Exercise prompt >>
Determine the number of lines of the records below that include "Main". Respond with the number and no other text.

Source material >>

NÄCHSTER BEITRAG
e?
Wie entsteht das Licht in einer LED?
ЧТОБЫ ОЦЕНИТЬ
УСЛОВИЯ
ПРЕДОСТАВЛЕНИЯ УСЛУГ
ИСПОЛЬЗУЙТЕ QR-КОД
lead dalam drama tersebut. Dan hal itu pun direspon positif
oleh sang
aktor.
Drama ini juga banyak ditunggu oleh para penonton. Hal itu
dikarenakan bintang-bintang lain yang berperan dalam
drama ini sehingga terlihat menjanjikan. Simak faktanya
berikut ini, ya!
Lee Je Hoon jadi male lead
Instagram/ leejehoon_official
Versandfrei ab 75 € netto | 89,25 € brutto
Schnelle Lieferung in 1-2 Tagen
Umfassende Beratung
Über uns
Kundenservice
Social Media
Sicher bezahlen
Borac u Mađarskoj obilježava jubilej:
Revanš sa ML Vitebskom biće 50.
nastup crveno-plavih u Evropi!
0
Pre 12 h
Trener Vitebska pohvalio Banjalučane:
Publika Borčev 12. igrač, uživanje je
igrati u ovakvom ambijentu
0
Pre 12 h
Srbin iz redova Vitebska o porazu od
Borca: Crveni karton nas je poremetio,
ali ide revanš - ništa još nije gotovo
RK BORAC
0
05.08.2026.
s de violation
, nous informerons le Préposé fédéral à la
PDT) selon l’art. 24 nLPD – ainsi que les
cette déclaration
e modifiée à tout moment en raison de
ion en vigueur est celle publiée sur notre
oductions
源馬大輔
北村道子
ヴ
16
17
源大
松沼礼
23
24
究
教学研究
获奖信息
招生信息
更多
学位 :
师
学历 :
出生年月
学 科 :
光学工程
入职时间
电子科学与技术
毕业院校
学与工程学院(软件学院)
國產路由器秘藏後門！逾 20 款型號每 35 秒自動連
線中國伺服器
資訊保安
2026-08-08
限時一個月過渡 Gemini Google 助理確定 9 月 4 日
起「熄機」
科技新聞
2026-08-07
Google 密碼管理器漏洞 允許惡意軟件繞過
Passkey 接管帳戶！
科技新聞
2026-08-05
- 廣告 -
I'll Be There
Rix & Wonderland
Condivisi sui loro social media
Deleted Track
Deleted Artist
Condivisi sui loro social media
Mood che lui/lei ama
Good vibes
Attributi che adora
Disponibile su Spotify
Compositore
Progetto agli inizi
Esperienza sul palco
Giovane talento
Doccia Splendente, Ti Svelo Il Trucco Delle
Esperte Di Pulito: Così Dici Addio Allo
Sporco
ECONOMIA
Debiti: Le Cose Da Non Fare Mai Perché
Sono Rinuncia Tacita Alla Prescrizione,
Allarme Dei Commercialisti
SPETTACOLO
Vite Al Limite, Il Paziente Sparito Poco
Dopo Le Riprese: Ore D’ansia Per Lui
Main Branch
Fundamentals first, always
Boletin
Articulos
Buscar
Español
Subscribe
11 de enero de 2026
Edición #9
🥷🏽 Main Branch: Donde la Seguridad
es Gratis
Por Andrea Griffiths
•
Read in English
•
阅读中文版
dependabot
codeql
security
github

Task answer >>
2